Eu tenho uma extrema dificuldade em lidar e confiar nos homens. Acredito muito na ideia de que devemos usar as relações anteriores de um homem como termômetro para a relação atual que será construída. Se a ex do seu companheiro ou amigo não possui mais nenhum contato, ou a relação terminou de maneira conturbada, tente entender isso como grande sinal de que você está se relacionando com uma pessoa não tão confiável assim. Para os homens héteros eu tenho pouco limite para erros. Sou intolerante mesmo.
Veremos a Fran em outras situações, além de King Kong? Tem planos de levá-la para fora do teatro?
Tenho vários projetos de expandir o universo da Fran para além dos palcos, de maneira mais consolidada, como em um programa de TV ou internet. Para o próximo espetáculo, teremos a Igreja da Fran, onde ela estará um pouco mais conservadora, mais ácida. Este projeto já está pronto e os palcos não perdem por esperar pelo que a Fran irá aprontar.
O que faz você rir? Quais são suas maiores referências na comédia?
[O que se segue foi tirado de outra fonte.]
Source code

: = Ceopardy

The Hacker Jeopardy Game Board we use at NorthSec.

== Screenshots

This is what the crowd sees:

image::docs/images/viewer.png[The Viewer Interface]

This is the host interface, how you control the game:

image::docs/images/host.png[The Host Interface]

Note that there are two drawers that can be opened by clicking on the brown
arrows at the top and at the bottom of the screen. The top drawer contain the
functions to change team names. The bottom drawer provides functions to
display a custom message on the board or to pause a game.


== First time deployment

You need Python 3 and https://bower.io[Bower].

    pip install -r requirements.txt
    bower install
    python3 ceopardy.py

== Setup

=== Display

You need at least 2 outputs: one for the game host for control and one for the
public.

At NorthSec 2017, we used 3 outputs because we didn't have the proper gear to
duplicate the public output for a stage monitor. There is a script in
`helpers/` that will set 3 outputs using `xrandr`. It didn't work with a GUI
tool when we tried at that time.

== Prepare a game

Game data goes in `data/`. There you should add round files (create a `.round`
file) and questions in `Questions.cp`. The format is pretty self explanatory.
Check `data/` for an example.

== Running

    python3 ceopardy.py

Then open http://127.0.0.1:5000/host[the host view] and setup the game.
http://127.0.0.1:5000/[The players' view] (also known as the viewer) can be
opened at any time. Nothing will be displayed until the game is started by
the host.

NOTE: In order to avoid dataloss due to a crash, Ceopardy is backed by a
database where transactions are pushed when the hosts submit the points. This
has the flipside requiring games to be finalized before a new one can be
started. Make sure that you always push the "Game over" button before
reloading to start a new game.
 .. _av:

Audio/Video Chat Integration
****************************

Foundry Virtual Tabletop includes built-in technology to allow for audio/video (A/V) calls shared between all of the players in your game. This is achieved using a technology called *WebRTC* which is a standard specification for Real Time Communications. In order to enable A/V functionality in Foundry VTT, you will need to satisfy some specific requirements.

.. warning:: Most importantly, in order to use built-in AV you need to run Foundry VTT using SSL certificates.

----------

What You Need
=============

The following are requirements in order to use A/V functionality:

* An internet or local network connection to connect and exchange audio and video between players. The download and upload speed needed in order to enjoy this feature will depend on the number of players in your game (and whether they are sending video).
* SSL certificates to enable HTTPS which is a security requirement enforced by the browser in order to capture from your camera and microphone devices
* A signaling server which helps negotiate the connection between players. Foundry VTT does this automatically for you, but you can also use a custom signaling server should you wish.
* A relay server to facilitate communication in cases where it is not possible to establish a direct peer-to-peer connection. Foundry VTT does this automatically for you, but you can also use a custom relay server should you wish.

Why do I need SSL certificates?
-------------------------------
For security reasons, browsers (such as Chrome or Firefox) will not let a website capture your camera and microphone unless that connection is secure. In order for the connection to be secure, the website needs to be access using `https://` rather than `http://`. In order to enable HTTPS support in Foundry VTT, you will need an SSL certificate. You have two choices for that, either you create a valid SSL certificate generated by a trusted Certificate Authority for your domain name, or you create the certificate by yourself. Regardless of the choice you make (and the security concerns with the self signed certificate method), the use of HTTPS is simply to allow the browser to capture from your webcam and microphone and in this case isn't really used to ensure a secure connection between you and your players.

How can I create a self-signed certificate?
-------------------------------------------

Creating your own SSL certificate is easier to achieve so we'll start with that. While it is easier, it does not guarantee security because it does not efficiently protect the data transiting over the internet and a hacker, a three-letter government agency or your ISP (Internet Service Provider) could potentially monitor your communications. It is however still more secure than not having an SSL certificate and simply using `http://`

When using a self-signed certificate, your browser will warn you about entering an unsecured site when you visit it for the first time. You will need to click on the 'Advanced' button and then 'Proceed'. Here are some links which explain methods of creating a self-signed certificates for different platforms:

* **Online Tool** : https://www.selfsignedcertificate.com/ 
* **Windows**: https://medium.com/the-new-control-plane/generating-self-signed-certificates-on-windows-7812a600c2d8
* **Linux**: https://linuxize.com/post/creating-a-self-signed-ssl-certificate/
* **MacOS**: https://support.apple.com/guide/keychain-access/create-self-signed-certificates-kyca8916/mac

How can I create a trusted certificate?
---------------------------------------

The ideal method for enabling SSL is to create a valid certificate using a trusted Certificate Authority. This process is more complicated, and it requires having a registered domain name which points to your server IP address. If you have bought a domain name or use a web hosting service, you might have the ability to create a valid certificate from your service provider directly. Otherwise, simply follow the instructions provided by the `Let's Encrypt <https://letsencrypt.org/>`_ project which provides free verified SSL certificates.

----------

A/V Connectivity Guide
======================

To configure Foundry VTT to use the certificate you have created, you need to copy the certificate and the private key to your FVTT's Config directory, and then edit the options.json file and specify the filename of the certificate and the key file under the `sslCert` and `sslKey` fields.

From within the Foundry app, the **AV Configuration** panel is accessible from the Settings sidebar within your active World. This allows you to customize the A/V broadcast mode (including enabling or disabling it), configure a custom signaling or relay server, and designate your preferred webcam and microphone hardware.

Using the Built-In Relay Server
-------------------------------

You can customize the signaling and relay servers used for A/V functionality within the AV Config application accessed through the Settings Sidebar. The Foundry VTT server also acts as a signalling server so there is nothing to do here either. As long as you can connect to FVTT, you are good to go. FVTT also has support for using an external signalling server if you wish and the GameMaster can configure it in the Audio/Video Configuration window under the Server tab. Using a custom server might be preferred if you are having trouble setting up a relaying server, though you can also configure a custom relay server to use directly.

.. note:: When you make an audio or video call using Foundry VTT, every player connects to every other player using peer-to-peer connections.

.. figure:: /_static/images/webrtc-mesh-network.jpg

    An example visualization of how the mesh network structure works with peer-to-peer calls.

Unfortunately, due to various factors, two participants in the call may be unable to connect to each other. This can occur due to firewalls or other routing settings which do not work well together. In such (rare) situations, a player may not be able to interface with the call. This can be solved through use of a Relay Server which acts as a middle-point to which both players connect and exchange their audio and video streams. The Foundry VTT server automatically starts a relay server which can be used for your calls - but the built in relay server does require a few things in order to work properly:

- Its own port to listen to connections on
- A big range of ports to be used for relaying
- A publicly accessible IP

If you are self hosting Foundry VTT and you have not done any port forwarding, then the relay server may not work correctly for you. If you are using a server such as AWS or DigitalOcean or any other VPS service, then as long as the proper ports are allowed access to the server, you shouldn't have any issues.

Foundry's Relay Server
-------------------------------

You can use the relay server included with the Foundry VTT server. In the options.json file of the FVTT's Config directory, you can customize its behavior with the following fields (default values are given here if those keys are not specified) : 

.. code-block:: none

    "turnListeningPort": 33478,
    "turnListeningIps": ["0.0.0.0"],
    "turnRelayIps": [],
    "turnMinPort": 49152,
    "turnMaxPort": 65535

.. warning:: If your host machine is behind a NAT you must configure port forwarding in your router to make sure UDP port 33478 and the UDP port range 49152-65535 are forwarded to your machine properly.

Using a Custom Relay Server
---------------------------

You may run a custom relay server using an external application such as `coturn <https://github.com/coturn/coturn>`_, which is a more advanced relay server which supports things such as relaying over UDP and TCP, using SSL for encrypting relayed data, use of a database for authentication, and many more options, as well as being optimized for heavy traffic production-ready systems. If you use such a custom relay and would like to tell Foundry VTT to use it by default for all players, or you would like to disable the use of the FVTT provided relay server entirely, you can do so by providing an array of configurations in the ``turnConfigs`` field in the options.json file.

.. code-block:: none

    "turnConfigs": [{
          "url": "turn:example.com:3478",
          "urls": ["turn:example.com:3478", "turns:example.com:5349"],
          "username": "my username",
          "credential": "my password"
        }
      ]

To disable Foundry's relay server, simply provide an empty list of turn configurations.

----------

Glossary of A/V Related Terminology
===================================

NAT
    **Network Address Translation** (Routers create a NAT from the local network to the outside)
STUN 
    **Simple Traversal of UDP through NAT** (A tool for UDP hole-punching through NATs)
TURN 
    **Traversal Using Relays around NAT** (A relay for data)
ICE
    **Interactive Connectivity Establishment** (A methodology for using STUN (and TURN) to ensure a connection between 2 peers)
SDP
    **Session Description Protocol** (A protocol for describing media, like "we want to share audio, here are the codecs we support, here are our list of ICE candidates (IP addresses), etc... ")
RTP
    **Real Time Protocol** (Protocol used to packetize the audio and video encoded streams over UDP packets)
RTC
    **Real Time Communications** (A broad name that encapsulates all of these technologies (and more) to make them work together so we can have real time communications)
Eu gosto muito de rir de quem tá no poder, sabe? E estou fora da risada besteirol. Esse humor de menino da quinta série não cola mais. “Ah, xixi, cocô, hahaha, meu pau, viadinho.” Isso já não tem mais graça. Eu gosto de rir com mulheres e fazê-las rir. Tatá Werneck e Ali Wong são algumas das minhas inspirações. Eu gosto de rir com elas.